Der Rückzug aus Moskau

William Nicholson
Der Rückzug aus Moskau
(The Retreat from Moscow)
Stück in 2 Akten
Deutsch von Dorothee Asendorf
1 D, 2 H, 1 Dek
Warum ist Edward, ein Geschichtslehrer Ende Fünfzig, so fasziniert von den erhalten gebliebenen Augenzeugenberichten des Rückzugs der Grande Armée Napoléons aus Moskau im Eis und Schnee des russischen Winters? Und warum reagiert Alice, seine langjährige Ehefrau, so allergisch auf diese ihrer Meinung nach abartige Passion? Toleriert Edward denn nicht auch ihre Liebe zur Lyrik? Sie schüttelt Gedichte nur so aus dem Ärmel und hält damit durchaus nicht hinter dem Berg. Ihre Kenntnisse sind beeindruckend, doch wo bleibt Alice, die liebende Gattin und Hausfrau, wenn sie wie besessen an einer Gedichtanthologie arbeitet und als gute Katholikin keine Messe versäumt? Trotz allem: Eine harmonische Ehe von Bildungsbürgern, tolerant und offen, so sollte man meinen, doch eine spitze Bemerkung hier, ein bissiger Seitenhieb da – allmählich bröckelt die ach so heile Fassade, bis Edward ziemlich unvermittelt gesteht, dass er eine andere Frau kennen und lieben gelernt und bereits die Koffer gepackt hat. Ein Unfall, wie er behauptet, doch für Alice bricht eine Welt zusammen.

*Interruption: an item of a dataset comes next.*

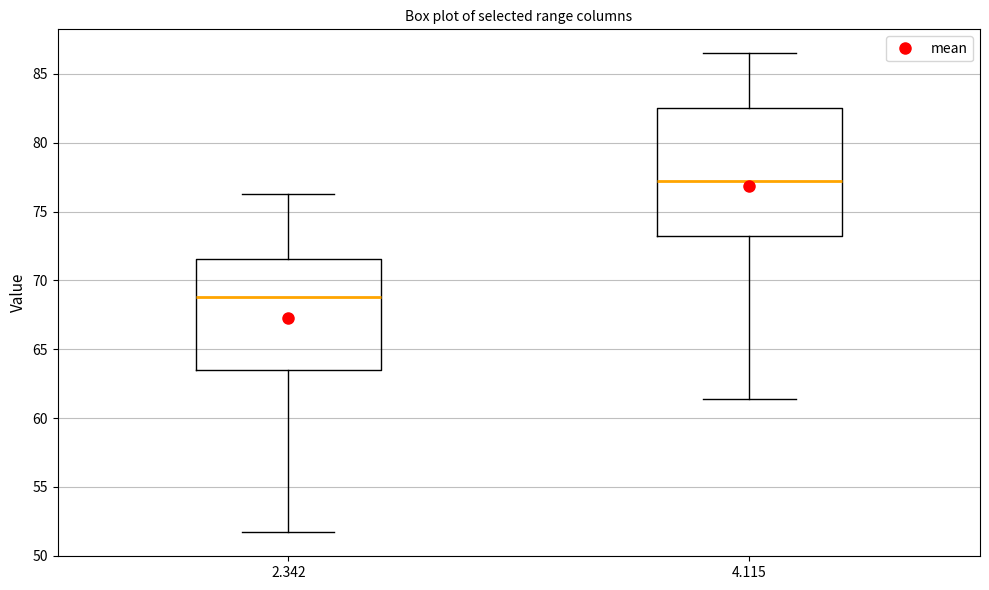

Reading left to right, transcribe this box plot: for each box, give where its median line is, the range the box spans, and where its two whiskers end, as read against the y-axis. The values are not printed on the chart, so give them approximately, as read against the axis.

2.342: median 69.0, box 63.5 to 71.5, whiskers 51.5 to 76.5
4.115: median 77.5, box 73.0 to 82.5, whiskers 61.5 to 86.5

Woran könnte es Edward in all den Jahren gefehlt haben? Führten sie nicht die "fröhliche" Ehe, wie er sie wünschte? Eine Hochzeitsreise nach Indien, Gedichte inklusive, ein wohlgeratener Sohn, was will er mehr? Na gut, ein paar kleine Zugeständnisse könnte sie ja machen, und man lebt weiter zusammen "bis dass der Tod euch scheidet." Aber Edward zieht aus. Alice, die verlassene Frau, kann sich nicht mit ihrer Situation abfinden, sie leidet furchtbar und ist stark suizidgefährdet, bis sie sich für die Aids-Beratung engagiert – Gedichte inklusive, doch nun für ein willigeres Publikum. 


Jamie, der Sohn, wird mit in den Strudel gerissen, soll helfen und schafft es nicht, soll Partei ergreifen, wo er nicht Partei ergreifen will und kann. Die allmähliche Demontage dieser scheinbar so glücklichen Ehe stürzt den Zuschauer in genauso ein Wechselbad divergierender Sympathien wie Jamie, der am Ende gestehen muss: Ich liebe euch beide und hätte euch so gern geholfen, aber es war mir nicht möglich, denn ich bin euer Kind.


Nicholson verknüpft das sich entfaltende Ehedrama mit der existenziellen Frage des historischen Rückzugs aus Moskau: Ist es dem Stärkeren gestattet, den Schwächeren im Stich zu lassen, wenn Zusammenbleiben den sicheren physischen-oder psychischen-Tod bedeutet?